Of course the hooker is that if you have a population of randomly mating people that approaches 1,000 it will soon crash, taking any innovation with it.  That’s where all those Paleolithic innovations went; they went the way of civilizations throughout history.  The social innovation was somehow to respect differences.  Then things could happen.

There is a line of reasoning that supports this.  In Europe by 40 thousand years ago they were making musical instruments, fabulous cave paintings and figurines, things you could sell new for good money today.  Advances had been made in Africa earlier, but they looked like things you might throw out were they new.  So given a nice head start, why did not Africa outperform Europe in this regard? 
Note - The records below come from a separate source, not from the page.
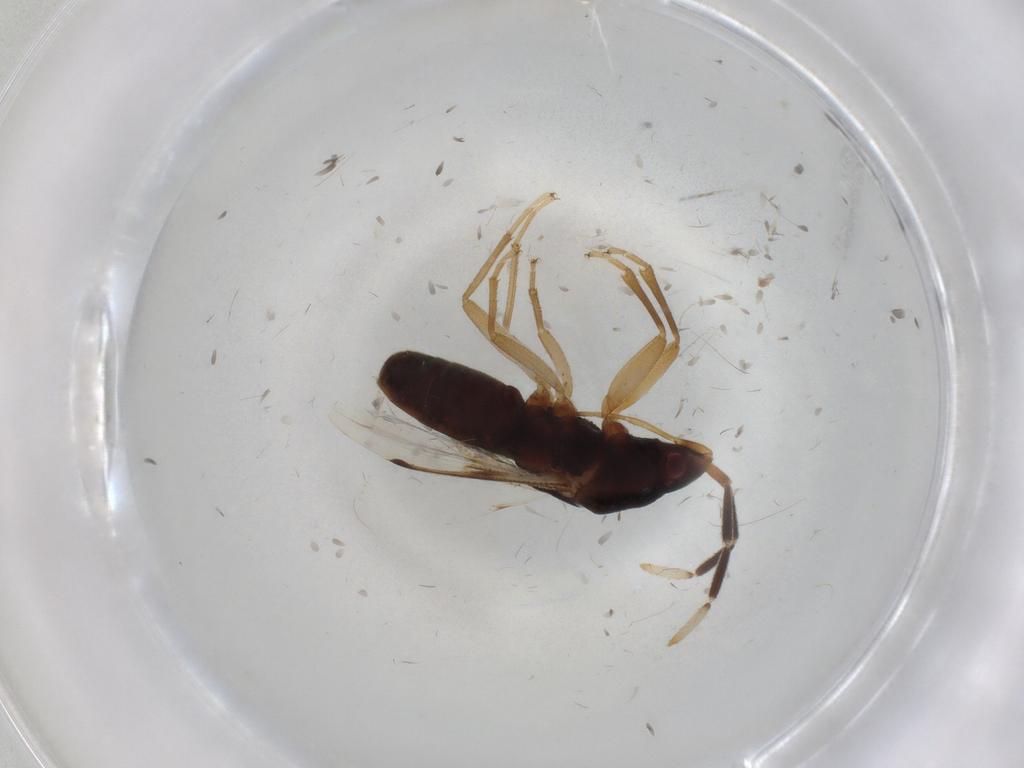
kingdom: Animalia
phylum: Arthropoda
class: Insecta
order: Hemiptera
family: Rhyparochromidae
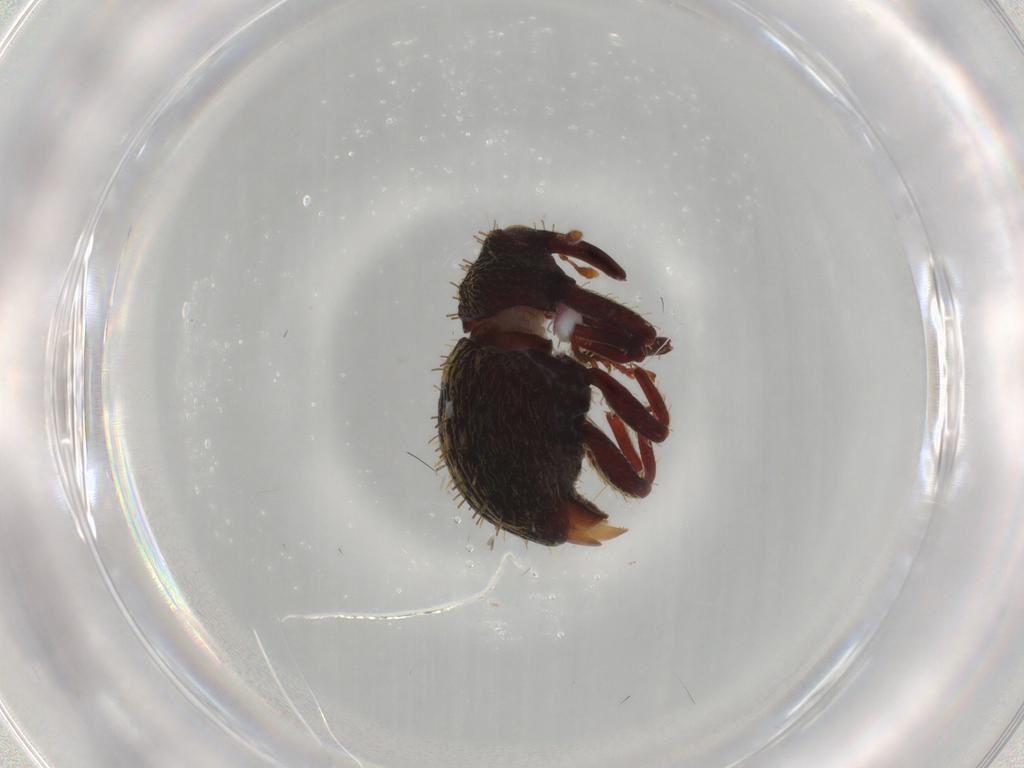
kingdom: Animalia
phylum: Arthropoda
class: Insecta
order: Coleoptera
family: Curculionidae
It’s because Africa is nicer.  Europe is made of peninsulas separated by mountain ranges.  There is regular rain so there is no need to travel far to seek food.  It is inherently divided.  Africa away from impenetrable jungle and fearsome desert invites the long trek.  If you don’t travel, you don’t screw up your social pool so fast and your culture survives longer and goes farther. 

One robin does not make a spring, but the second harbinger has to be taken seriously.  70 thousand years ago in Africa they learned to make glue to fasten arrowheads to the shafts.  Neanderthals had been doing that for 200 or 300 thousand years, since before there were even modern humans.  But they only did it in Europe.  So there is nothing genetic about Europeans that makes them any more special than anybody else.  Those Neanderthals left no descendants.  (The Neanderthal genes those of us from outside Africa carry apparently came from the Mid East.)  What the Neanderthals that invented glue had was European geography.